Digital identity plan fails privacy sniff test
- 21 October, 2015 12:25
Privacy experts have belled the cat on the federal government’s national digital identity plan warning that not enough has been done to examine its privacy implications.
Privacy experts that CSO spoke to stopped short of labelling the plan as a digital Australia Card but made clear they were wary of the government’s approach to implementing the scheme.
The Financial Services Inquiry (FSI) laid down the blueprint for the scheme in recommendations contained in its report, which it delivered to the federal government in December 2014.
The federal government accepted that recommendation in its response tabled in parliament yesterday.
he FSI, led by former Commonwealth Bank CEO David Murray, recommended the establishment of a digital identity framework that would cover both public and private sector bodies.
However, privacy consultant and immediate former Australian Privacy Found chairman, Roger Clarke, warned that the government’s track record handling identification schemes meant that it was likely to end up creating a digital version of the Hawke government’s controversial Australia Card abandoned in 1987.
“There’s every reason to expect that any identification scheme that is dreamt up within this framework will be designed to be general purpose from the outset, in which case it’s very distinguish it from the Australia Card.
“Alternatively, as agency after agency, and industry sector after industry sector seeks to use that identifier that the chances of sustaining a separation in our lives in dealing with different organisations – which is what preserves our privacy – is really very low,” Mr Clarke said.
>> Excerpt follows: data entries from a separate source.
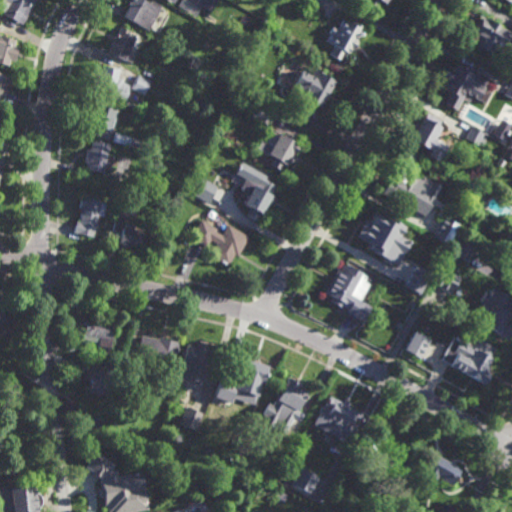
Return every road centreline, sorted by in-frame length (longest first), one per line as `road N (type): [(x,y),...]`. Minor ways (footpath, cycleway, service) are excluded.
road 1 (residential): [(0,250),(265,316),(511,448)]
road 2 (residential): [(81,0),(51,75),(44,143),(55,421)]
road 3 (residential): [(435,0),(265,316)]
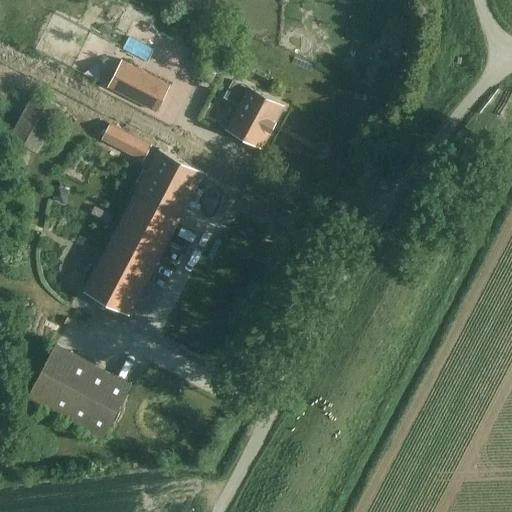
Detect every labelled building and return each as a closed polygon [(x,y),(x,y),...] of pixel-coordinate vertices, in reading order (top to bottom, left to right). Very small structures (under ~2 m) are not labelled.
[(382,48),(380,57),(388,59),(391,51),(382,48)] [(120,61),(107,88),(155,111),(168,84),(120,61)] [(207,61),(200,75),(211,81),(218,68),(207,61)] [(236,102),(225,126),(260,144),(281,103),(245,85),(245,86),(232,80),(224,96),(236,102)] [(36,151),(59,109),(32,94),(9,136),(36,151)] [(140,159),(148,144),(109,124),(102,139),(140,159)] [(127,314),(201,171),(158,149),(83,291),(127,314)] [(57,186),(52,195),(63,201),(68,191),(57,186)] [(100,436),(129,382),(55,342),(26,396),(100,436)]
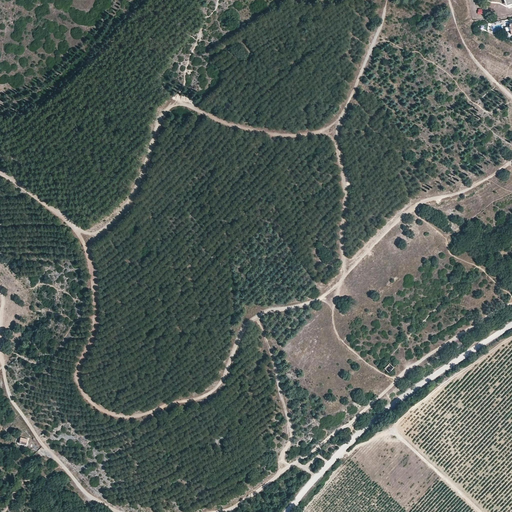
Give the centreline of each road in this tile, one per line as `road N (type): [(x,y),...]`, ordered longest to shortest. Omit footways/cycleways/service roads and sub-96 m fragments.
road 1 (track): [(342,277),(318,300),(252,319),(219,385),(204,395),(145,414),(116,414),(76,377),(94,316),(84,240),(0,170)]
road 2 (track): [(511,324),(393,401),(287,511)]
road 3 (track): [(342,277),(345,199),(333,138),(256,129),(185,103)]
road 4 (track): [(511,163),(409,209),(342,277)]
road 5 (track): [(185,103),(162,111),(118,217),(100,232),(76,229)]
road 6 (track): [(480,511),(396,433),(380,431),(339,453)]
road 7 (track): [(256,317),(290,434),(282,472)]
road 8 (track): [(511,302),(466,325),(398,378)]
road 9 (track): [(398,378),(338,337),(331,321),(342,277)]
road 10 (track): [(0,358),(10,394),(60,463)]
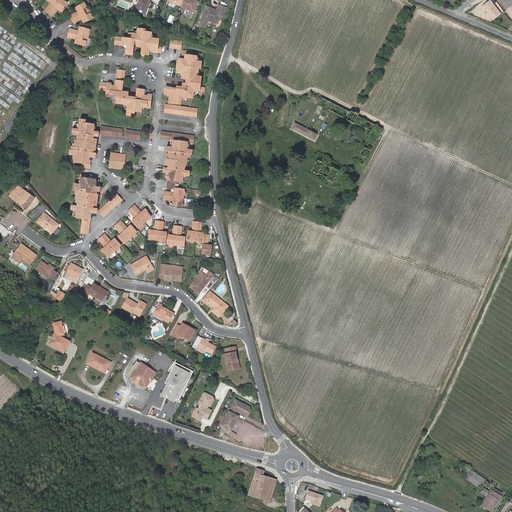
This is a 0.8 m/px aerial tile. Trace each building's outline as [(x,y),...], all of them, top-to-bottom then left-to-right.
[(48,13),(59,0),(48,0),(48,1),(51,3),(52,4),(51,6),(50,5),(45,11),(48,13)] [(61,0),(59,0),(48,13),(52,16),(56,10),(55,10),(57,8),(58,9),(61,11),(67,4),(61,0)] [(135,5),(133,11),(144,15),(150,1),(147,0),(138,0),(136,6),(135,5)] [(167,0),(167,1),(180,6),(179,8),(193,13),(197,2),(190,0),(167,0)] [(501,14),(490,0),(489,0),(481,6),(493,20),(501,14)] [(511,0),(500,0),(507,9),(511,5),(511,0)] [(72,20),(88,11),(84,3),(76,8),(78,12),(79,13),(77,14),(76,13),(70,16),(72,20)] [(207,21),(212,23),(216,25),(218,20),(218,19),(218,18),(220,13),(222,14),(225,8),(218,5),(215,11),(212,9),(212,10),(209,9),(210,8),(205,7),(199,24),(205,26),(207,21)] [(88,11),(72,20),(74,23),(80,20),(79,19),(81,18),(82,19),(84,22),(92,18),(88,11)] [(69,33),(87,38),(89,30),(80,27),(79,31),(79,33),(77,32),(77,31),(70,29),(69,33)] [(137,42),(137,44),(137,47),(140,47),(140,45),(142,45),(141,54),(148,55),(149,51),(161,53),(162,45),(158,45),(159,39),(151,38),(151,33),(145,32),(145,30),(138,29),(137,34),(129,33),(128,38),(116,37),(115,45),(125,46),(124,54),(132,55),(133,44),(133,42),(137,42)] [(68,37),(74,39),(75,38),(77,38),(77,39),(76,43),(85,46),(87,38),(69,33),(68,37)] [(181,41),(171,40),(170,48),(180,49),(181,41)] [(196,77),(196,73),(197,68),(199,69),(200,69),(201,62),(196,61),(197,57),(189,55),(189,52),(182,51),(181,59),(179,59),(177,73),(183,74),(182,79),(185,79),(187,79),(186,84),(184,84),(183,84),(182,87),(182,90),(177,89),(165,87),(164,94),(170,95),(169,103),(180,105),(181,97),(193,98),(194,90),(204,92),(204,88),(200,88),(201,77),(196,77)] [(136,98),(134,98),(130,97),(128,97),(128,92),(123,92),(122,92),(125,71),(117,70),(115,85),(101,83),(100,90),(107,91),(106,97),(114,98),(113,103),(128,105),(127,115),(130,116),(131,113),(131,111),(132,111),(135,112),(141,112),(142,107),(150,108),(151,96),(151,95),(144,94),(144,90),(137,89),(137,94),(136,98)] [(164,112),(196,117),(197,109),(165,105),(164,112)] [(96,154),(94,154),(92,154),(93,150),(95,151),(97,140),(93,139),(93,136),(98,137),(98,134),(99,133),(93,132),(94,125),(85,124),(85,120),(80,120),(79,130),(73,129),(72,133),(78,134),(77,141),(77,144),(75,144),(74,148),(72,147),(72,151),(70,150),(70,155),(75,156),(74,162),(83,164),(82,167),(90,168),(92,157),(95,158),(96,154)] [(318,135),(295,124),(292,130),(315,141),(318,135)] [(100,134),(102,135),(122,137),(123,129),(102,127),(100,134)] [(129,138),(140,140),(141,132),(126,130),(125,138),(129,138)] [(166,151),(167,151),(169,152),(168,155),(167,154),(166,158),(165,165),(169,166),(169,169),(164,169),(163,172),(169,173),(167,187),(174,188),(175,181),(182,182),(183,175),(188,176),(189,172),(184,171),(184,164),(185,162),(187,162),(187,158),(190,158),(190,154),(192,155),(192,150),(187,150),(188,143),(193,143),(194,136),(162,132),(161,139),(172,141),(170,148),(167,147),(166,151)] [(109,168),(124,170),(126,155),(112,153),(109,168)] [(91,179),(88,179),(86,179),(87,176),(82,175),(80,185),(75,184),(74,188),(76,189),(75,192),(77,193),(77,197),(78,197),(79,197),(78,200),(78,207),(72,206),(71,210),(77,211),(76,218),(83,219),(81,233),(88,234),(91,214),(91,213),(96,214),(97,209),(93,209),(92,209),(93,205),(95,206),(95,202),(96,199),(97,199),(98,195),(96,195),(97,191),(100,192),(101,184),(95,183),(96,180),(91,179)] [(25,204),(24,206),(27,209),(35,198),(26,192),(25,193),(21,190),(22,189),(18,187),(16,190),(17,191),(12,198),(19,203),(20,201),(25,204)] [(164,192),(164,196),(183,198),(184,190),(175,189),(174,193),(174,194),(172,194),(172,193),(166,192),(165,192),(164,192)] [(117,195),(99,211),(104,217),(122,201),(117,195)] [(183,198),(164,196),(163,200),(165,200),(171,201),(171,200),(173,200),(173,201),(172,205),(182,207),(183,198)] [(43,204),(39,207),(43,212),(47,209),(43,204)] [(135,206),(131,209),(144,223),(151,217),(145,210),(141,213),(141,214),(139,213),(140,212),(135,206)] [(131,209),(129,211),(134,217),(135,216),(136,218),(135,219),(132,221),(138,228),(144,223),(131,209)] [(44,213),(37,222),(45,228),(44,229),(51,235),(53,233),(56,235),(60,230),(57,228),(59,225),(44,213)] [(121,221),(118,224),(131,238),(137,232),(131,226),(128,229),(127,229),(125,227),(126,227),(121,221)] [(157,222),(155,221),(154,228),(155,229),(155,231),(154,231),(150,231),(148,240),(157,241),(159,222),(157,222)] [(159,222),(157,241),(165,242),(167,233),(162,232),(161,232),(161,230),(162,230),(163,222),(159,222)] [(193,222),(193,229),(192,229),(194,230),(193,232),(192,232),(188,231),(187,240),(195,242),(197,223),(197,222),(194,222),(193,222)] [(197,223),(195,242),(203,243),(204,235),(205,234),(200,233),(199,233),(200,231),(201,231),(201,226),(201,223),(197,223)] [(118,224),(115,226),(120,232),(121,231),(122,233),(121,234),(118,237),(124,244),(131,238),(118,224)] [(178,227),(175,226),(174,226),(173,233),(174,233),(174,236),(173,236),(168,235),(167,244),(175,246),(178,227)] [(178,227),(175,246),(184,247),(185,237),(181,237),(180,237),(180,234),(181,234),(182,227),(179,227),(178,227)] [(104,235),(102,237),(114,251),(121,246),(115,239),(111,242),(110,242),(109,241),(110,240),(105,234),(104,235)] [(208,236),(204,235),(203,243),(202,254),(211,255),(212,246),(207,245),(206,245),(207,243),(208,243),(208,236)] [(99,240),(99,241),(104,245),(106,246),(105,247),(102,250),(108,257),(114,251),(102,237),(99,240)] [(29,265),(36,256),(24,247),(25,247),(22,244),(12,257),(19,263),(22,259),(29,265)] [(24,247),(36,256),(36,255),(25,247),(24,247)] [(147,271),(153,268),(146,256),(131,265),(136,275),(146,269),(147,271)] [(54,271),(48,267),(41,261),(35,269),(48,278),(49,277),(52,280),(57,274),(54,271)] [(66,273),(78,280),(83,270),(71,263),(66,273)] [(164,278),(172,279),(181,281),(182,271),(166,268),(166,265),(161,265),(160,275),(165,276),(164,278)] [(198,276),(195,280),(190,287),(199,294),(211,278),(207,275),(202,271),(198,276)] [(78,280),(66,273),(64,276),(76,283),(78,280)] [(92,287),(88,285),(83,293),(87,295),(88,294),(102,302),(108,292),(100,288),(94,284),(92,287)] [(0,299),(0,300),(11,307),(15,300),(4,293),(0,299)] [(215,307),(214,308),(212,311),(219,317),(228,306),(213,294),(207,302),(212,307),(213,306),(215,307)] [(138,305),(127,299),(122,308),(132,313),(139,316),(146,305),(140,301),(138,305)] [(153,314),(161,319),(169,324),(174,314),(168,310),(164,308),(164,307),(159,304),(153,314)] [(161,319),(153,314),(151,318),(159,323),(161,319)] [(55,334),(48,346),(63,354),(70,342),(59,336),(63,334),(60,322),(53,324),(56,333),(55,333),(55,334)] [(178,334),(181,336),(190,340),(195,331),(182,324),(181,327),(177,325),(172,336),(176,338),(178,334)] [(199,344),(195,342),(192,348),(203,353),(204,351),(212,355),(216,347),(208,343),(210,340),(206,338),(205,340),(202,338),(199,344)] [(237,366),(235,352),(236,352),(235,347),(223,349),(227,371),(234,370),(233,367),(237,366)] [(106,366),(108,367),(110,363),(92,353),(87,364),(103,372),(106,366)] [(141,374),(146,366),(140,363),(135,370),(141,374)] [(193,372),(175,363),(170,373),(164,383),(168,385),(163,393),(175,399),(178,401),(193,372)] [(138,382),(138,383),(145,388),(150,381),(151,382),(153,378),(152,378),(155,373),(146,366),(141,374),(135,370),(135,371),(130,378),(135,381),(135,380),(138,382)] [(175,399),(163,393),(162,396),(168,400),(174,403),(175,399)] [(203,418),(205,419),(208,413),(208,410),(206,409),(208,405),(210,407),(213,401),(213,398),(206,394),(204,394),(199,403),(200,405),(202,406),(200,410),(198,409),(196,409),(192,417),(200,422),(203,418)] [(230,413),(236,416),(238,413),(240,415),(241,414),(243,415),(243,416),(247,418),(250,412),(249,409),(235,401),(231,410),(230,413)] [(230,432),(238,418),(236,416),(230,413),(229,413),(221,428),(230,432)] [(264,471),(257,469),(249,494),(269,501),(276,480),(263,476),(264,471)] [(476,473),(474,476),(472,479),(479,483),(480,481),(484,484),(487,480),(476,473)] [(486,496),(489,490),(485,487),(481,493),(486,496)] [(494,488),(492,491),(500,496),(502,493),(494,488)] [(319,506),(323,495),(307,490),(305,498),(312,501),(311,503),(319,506)] [(500,496),(492,491),(491,491),(483,506),(492,511),(501,497),(500,496)]
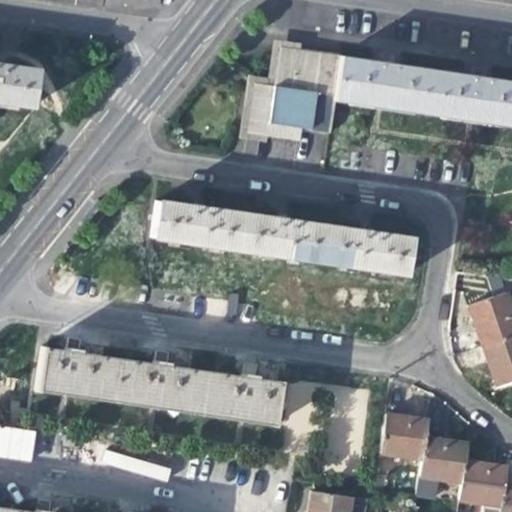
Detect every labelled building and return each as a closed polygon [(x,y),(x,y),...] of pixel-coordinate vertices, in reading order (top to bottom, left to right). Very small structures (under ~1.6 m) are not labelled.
[(278,56),(274,86),(333,94),(338,56),(338,55),(297,49),(284,47),(278,56)] [(379,63),(338,56),(333,94),(332,100),(422,113),(429,70),(392,64),(392,62),(386,61),(379,60),(379,63)] [(0,101),(30,106),(36,70),(0,64),(0,101)] [(468,76),(429,70),(422,113),(511,126),(511,82),(483,78),(483,75),(476,74),(468,74),(468,76)] [(327,133),(332,100),(333,94),(274,86),(253,83),(247,124),(253,134),(297,140),(299,128),(327,133)] [(53,152),(39,168),(43,171),(57,156),(53,152)] [(94,200),(80,216),(83,219),(98,204),(94,200)] [(148,237),(235,250),(240,213),(204,207),(205,204),(197,205),(190,205),(154,200),(148,237)] [(235,250),(318,262),(323,225),(288,220),(287,216),(281,217),(275,218),(240,213),(235,250)] [(358,230),(323,225),(318,262),(403,274),(408,238),(372,233),(372,228),(365,229),(358,230)] [(471,326),(479,347),(511,335),(511,322),(502,294),(465,307),(471,326)] [(511,335),(479,347),(486,366),(493,387),(511,380),(511,335)] [(32,392),(107,403),(113,359),(77,353),(77,351),(70,350),(63,349),(63,352),(41,348),(41,347),(38,346),(32,392)] [(150,365),(113,359),(107,403),(195,416),(201,372),(165,367),(165,364),(158,363),(151,362),(150,365)] [(240,377),(201,372),(195,416),(270,427),(277,381),(274,380),(274,383),(253,380),(254,377),(247,376),(240,375),(240,377)] [(363,422),(367,389),(286,381),(280,431),(330,436),(328,451),(346,453),(350,420),(363,422)] [(376,454),(420,461),(423,438),(426,420),(403,417),(382,414),(376,454)] [(0,456),(31,461),(35,431),(0,426),(0,456)] [(417,479),(459,485),(462,461),(465,444),(444,441),(423,438),(420,461),(417,479)] [(485,464),(462,461),(459,485),(456,501),(479,505),(478,511),(497,511),(501,485),(503,467),(485,464)] [(511,511),(511,486),(501,485),(497,511),(511,511)] [(305,511),(360,511),(362,500),(308,491),(305,511)]
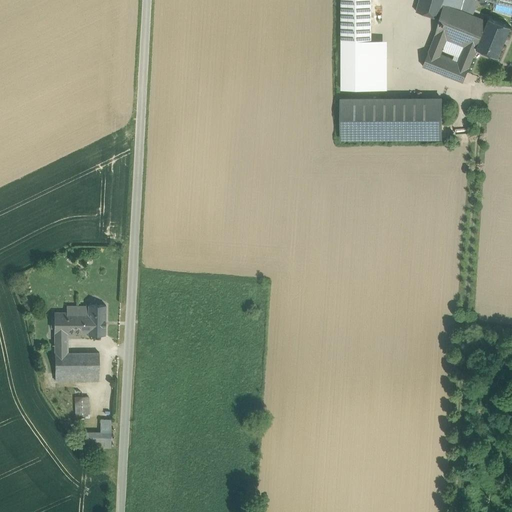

Mr Clarkes added that the Murray-led inquiry was overly focused on achieving government and business aims and barely touched on privacy, suggesting such concerns would be handled in an ad hoc manner if it all.
David Vaile, executive director of the University of NSW's Cyberspace Law and Policy Centre, was also alarmed at the lack of attention given to privacy. He noted that the inquiry had not done or was yet make public any kind of privacy impact assessment for its scheme.
Mr Vaile said the government should have pushed for a more complete exploration of the privacy impacts of the scheme before accepting the FSI’s recommendations.
However, Mr Vaile’s concerns about the scheme went further.
“Is anyone willing to give an undertaking that there will be legislation to sue for privacy invasions?” Mr Vaile asked, pointing to laws that the government promised but failed to deliver before introducing its controversial metadata retention laws earlier this year.